### [TRECHO FORNECIDO]
+++++

Polícia Civil faz correição em toda a Sepama

Policiais da Corregedoria de São Paulo saindo com documentos da SepamaA Polícia Civil de Campinas está fazendo uma correição nos inquéritos, laudos, documentos e viaturas do Setor de Proteção aos Animais e Meio Ambiente da Polícia Civil de Campinas (Sepama). Policiais da Delegacia Seccional de Campinas e da Corregedoria da Polícia Civil estiveram durante toda manhã e tarde de ontem na sede da Sepama, que funciona no bairro Nova Campinas. Os policiais apreenderam cópias de todos os inquéritos e boletins de ocorrência registrados desde 2011, além de verificar todos os talonários para o uso de viaturas.

Correição é uma espécie de auditoria que a polícia faz periodicamente em suas unidades para verificar o andamento do trabalho, dos inquéritos e conversar com funcionários. Além das correições ordinárias, que são agendadas com antecedência, a Secretaria de Segurança Pública (SSP) afirmou que está realizando correições extraordinárias em algumas cidades. Segundo a SSP, Campinas foi escolhida por ser a maior cidade do Deinter -2.

Disputa

A Sepama foi palco de uma disputa política no ano passado entre a delegada Rosana Mortari, que foi candidata a vereadora, e o deputado Feliciano Filho (PEN). Depois de se licenciar para disputar o cargo, Rosana foi impedida de voltar à Sepama, provocando uma série de reclamações entre os protetores. O Conselho Municipal de Proteção e Defesa dos Animais de Campinas (CMPDA), ONGs e protetores de animais da cidade se uniram para pedir o retorno de Rosana frente à delegacia, cargo que ocupava há dois anos. E deu certo, ela voltou a comandar o setor. Feliciano nega que haja qualquer disputa política com a delegada, que também foi procurada ontem pela reportagem do Correio, mas não foi localizada para comentar o fato até o fechamento desta edição. 

Parceiro fala em 'perseguição política' vinda da Assembleia

O deputado estadual Sérgio Olímpio Gomes (PDT) protocolou junto à Secretaria de Estado da Segurança Pública (SSP) um requerimento de informações sobre os casos investigados pela Sepama, em Campinas. Gomes, que tem forte atuação junto a questões de segurança pública e nunca atuou na defesa dos animais antes, elenca 11 tópicos sobre os quais quer informações. O primeiro da lista é sobre a quantidade de animais apreendida pela Polícia Militar e depositada aos cuidados do veterinário Diogo Ribeiro Siqueira, parceiro da Polícia Ambiental e da Sepama.

O veterinário afirma que o deputado Olímpio Gomes agiu em nome do também deputado Feliciano Filho (PEN). “Está claro que se trata de uma perseguição política contra a Sepama e a Polícia Ambiental, e estão querendo me usar para tentar encontra algo contra elas”, afirmou Siqueira. O veterinário esclarece que tem todas as licenças e autorizações para atuar, bem como os laudos de todos os atendimentos feitos. Os documentos foram entregues à reportagem.  O deputado Gomes foi procurado para comentar as denúncias, mas a assessoria de imprensa do seu gabinete afirmou que ele estava em viagem ao exterior e não poderia ser localizado.

+++++

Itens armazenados
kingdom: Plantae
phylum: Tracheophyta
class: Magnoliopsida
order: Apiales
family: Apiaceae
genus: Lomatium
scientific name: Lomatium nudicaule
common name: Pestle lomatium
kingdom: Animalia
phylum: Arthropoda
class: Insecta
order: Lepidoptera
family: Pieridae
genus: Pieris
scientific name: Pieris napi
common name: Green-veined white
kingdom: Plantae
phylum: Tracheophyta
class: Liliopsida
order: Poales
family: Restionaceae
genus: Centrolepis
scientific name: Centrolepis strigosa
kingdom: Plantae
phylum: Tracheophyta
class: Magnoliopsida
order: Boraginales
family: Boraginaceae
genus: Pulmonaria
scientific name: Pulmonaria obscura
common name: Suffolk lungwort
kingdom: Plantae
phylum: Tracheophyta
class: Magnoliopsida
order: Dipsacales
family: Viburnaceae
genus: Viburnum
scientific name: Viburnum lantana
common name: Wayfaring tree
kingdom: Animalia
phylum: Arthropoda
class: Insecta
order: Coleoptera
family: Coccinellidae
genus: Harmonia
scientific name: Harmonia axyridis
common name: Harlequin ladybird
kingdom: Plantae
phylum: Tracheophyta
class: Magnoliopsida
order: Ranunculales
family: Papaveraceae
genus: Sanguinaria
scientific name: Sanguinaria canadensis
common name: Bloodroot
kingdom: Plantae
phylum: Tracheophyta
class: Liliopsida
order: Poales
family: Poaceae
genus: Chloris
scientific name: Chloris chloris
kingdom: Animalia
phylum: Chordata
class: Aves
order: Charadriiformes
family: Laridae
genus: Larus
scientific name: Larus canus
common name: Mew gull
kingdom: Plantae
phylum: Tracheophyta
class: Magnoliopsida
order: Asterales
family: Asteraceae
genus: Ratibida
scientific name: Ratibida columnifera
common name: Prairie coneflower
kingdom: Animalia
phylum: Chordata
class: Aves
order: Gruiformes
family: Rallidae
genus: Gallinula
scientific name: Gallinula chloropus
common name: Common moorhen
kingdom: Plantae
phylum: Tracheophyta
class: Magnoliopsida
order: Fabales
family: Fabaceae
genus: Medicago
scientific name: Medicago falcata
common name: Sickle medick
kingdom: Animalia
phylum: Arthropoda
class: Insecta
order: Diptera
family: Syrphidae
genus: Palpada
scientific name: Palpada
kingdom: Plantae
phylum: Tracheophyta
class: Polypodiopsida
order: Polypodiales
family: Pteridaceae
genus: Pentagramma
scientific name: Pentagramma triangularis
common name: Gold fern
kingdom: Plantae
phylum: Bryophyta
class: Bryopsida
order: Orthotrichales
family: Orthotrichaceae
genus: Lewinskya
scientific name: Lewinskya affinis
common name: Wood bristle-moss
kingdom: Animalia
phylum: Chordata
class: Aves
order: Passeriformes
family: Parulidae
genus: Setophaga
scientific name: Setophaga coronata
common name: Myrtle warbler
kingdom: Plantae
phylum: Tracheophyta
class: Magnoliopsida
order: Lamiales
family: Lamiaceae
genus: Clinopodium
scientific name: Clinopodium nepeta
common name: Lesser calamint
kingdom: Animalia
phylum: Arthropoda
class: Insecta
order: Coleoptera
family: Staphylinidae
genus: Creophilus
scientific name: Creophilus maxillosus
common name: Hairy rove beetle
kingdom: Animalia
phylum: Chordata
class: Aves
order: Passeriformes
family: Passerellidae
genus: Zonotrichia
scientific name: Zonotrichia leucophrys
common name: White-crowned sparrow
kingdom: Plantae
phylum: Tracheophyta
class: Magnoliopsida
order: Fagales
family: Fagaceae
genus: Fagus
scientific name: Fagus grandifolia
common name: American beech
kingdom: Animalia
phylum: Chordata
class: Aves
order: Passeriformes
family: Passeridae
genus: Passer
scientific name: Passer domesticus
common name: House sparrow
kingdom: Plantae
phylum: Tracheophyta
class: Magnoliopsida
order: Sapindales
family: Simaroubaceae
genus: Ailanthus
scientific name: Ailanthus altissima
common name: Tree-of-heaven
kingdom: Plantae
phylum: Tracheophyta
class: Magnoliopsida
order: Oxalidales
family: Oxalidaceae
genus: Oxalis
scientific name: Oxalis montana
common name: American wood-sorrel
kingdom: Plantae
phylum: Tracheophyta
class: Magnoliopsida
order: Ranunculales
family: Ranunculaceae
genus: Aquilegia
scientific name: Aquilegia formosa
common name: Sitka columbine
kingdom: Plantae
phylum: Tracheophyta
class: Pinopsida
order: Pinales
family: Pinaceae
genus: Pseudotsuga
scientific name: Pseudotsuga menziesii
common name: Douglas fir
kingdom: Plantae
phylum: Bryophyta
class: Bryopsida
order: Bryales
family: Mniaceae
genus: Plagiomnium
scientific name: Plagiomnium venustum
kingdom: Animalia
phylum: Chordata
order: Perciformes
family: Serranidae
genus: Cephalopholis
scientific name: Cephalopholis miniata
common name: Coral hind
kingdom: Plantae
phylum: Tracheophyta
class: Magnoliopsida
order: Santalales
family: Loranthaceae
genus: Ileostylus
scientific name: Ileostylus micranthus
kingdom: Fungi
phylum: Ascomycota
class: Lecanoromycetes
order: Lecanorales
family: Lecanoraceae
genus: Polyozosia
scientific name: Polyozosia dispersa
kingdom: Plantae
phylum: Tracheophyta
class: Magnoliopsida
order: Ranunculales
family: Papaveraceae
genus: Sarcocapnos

+++++

### [LISTA DE TAREFAS]
#1 No trecho sobre a correição na Sepama, quantos tópicos o deputado Sérgio Olímpio Gomes elenca em seu requerimento de informações?
#2 Reproduza o trecho sobre a correição na Sepama de "A Sepama foi" até "fechamento desta edição.".
Os dados constituem material à parte, independente do trecho.

### [CONJUNTO DE RESPOSTAS]
#1 11 tópicos.

#2
A Sepama foi palco de uma disputa política no ano passado entre a delegada Rosana Mortari, que foi candidata a vereadora, e o deputado Feliciano Filho (PEN). Depois de se licenciar para disputar o cargo, Rosana foi impedida de voltar à Sepama, provocando uma série de reclamações entre os protetores. O Conselho Municipal de Proteção e Defesa dos Animais de Campinas (CMPDA), ONGs e protetores de animais da cidade se uniram para pedir o retorno de Rosana frente à delegacia, cargo que ocupava há dois anos. E deu certo, ela voltou a comandar o setor. Feliciano nega que haja qualquer disputa política com a delegada, que também foi procurada ontem pela reportagem do Correio, mas não foi localizada para comentar o fato até o fechamento desta edição.